> _Work instructions_: Starting at the first line below, copy through to the last line exactly.

Stored data:
- - - -
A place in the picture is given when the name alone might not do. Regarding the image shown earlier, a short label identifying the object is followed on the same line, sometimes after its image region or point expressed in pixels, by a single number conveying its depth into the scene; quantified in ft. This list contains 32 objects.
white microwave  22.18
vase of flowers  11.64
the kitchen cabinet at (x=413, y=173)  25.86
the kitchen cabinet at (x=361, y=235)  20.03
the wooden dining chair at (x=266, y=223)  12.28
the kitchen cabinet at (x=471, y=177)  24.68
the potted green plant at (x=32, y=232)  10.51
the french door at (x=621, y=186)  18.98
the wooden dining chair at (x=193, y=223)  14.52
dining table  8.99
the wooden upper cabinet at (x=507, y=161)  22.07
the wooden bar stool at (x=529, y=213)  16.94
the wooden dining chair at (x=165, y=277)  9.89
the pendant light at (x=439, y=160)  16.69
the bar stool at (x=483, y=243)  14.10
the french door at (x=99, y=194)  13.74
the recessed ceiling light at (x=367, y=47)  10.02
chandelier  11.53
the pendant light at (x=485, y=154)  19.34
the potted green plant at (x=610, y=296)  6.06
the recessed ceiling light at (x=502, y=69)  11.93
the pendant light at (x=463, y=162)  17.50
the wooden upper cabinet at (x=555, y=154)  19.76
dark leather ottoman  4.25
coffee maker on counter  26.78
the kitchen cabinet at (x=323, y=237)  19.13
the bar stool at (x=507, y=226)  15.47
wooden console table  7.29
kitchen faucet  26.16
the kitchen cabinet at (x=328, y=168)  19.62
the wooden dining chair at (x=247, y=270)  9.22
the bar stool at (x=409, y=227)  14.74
- - - -
> _Finished task_:
A place in the picture is given when the name alone might not do. Regarding the image shown earlier, a short label identifying the object is followed on the same line, sometimes after its image region or point expressed in pixels, by a single number conveying its depth into the scene; quantified in ft. This list contains 32 objects.
white microwave  22.18
vase of flowers  11.64
the kitchen cabinet at (x=413, y=173)  25.86
the kitchen cabinet at (x=361, y=235)  20.03
the wooden dining chair at (x=266, y=223)  12.28
the kitchen cabinet at (x=471, y=177)  24.68
the potted green plant at (x=32, y=232)  10.51
the french door at (x=621, y=186)  18.98
the wooden dining chair at (x=193, y=223)  14.52
dining table  8.99
the wooden upper cabinet at (x=507, y=161)  22.07
the wooden bar stool at (x=529, y=213)  16.94
the wooden dining chair at (x=165, y=277)  9.89
the pendant light at (x=439, y=160)  16.69
the bar stool at (x=483, y=243)  14.10
the french door at (x=99, y=194)  13.74
the recessed ceiling light at (x=367, y=47)  10.02
chandelier  11.53
the pendant light at (x=485, y=154)  19.34
the potted green plant at (x=610, y=296)  6.06
the recessed ceiling light at (x=502, y=69)  11.93
the pendant light at (x=463, y=162)  17.50
the wooden upper cabinet at (x=555, y=154)  19.76
dark leather ottoman  4.25
coffee maker on counter  26.78
the kitchen cabinet at (x=323, y=237)  19.13
the bar stool at (x=507, y=226)  15.47
wooden console table  7.29
kitchen faucet  26.16
the kitchen cabinet at (x=328, y=168)  19.62
the wooden dining chair at (x=247, y=270)  9.22
the bar stool at (x=409, y=227)  14.74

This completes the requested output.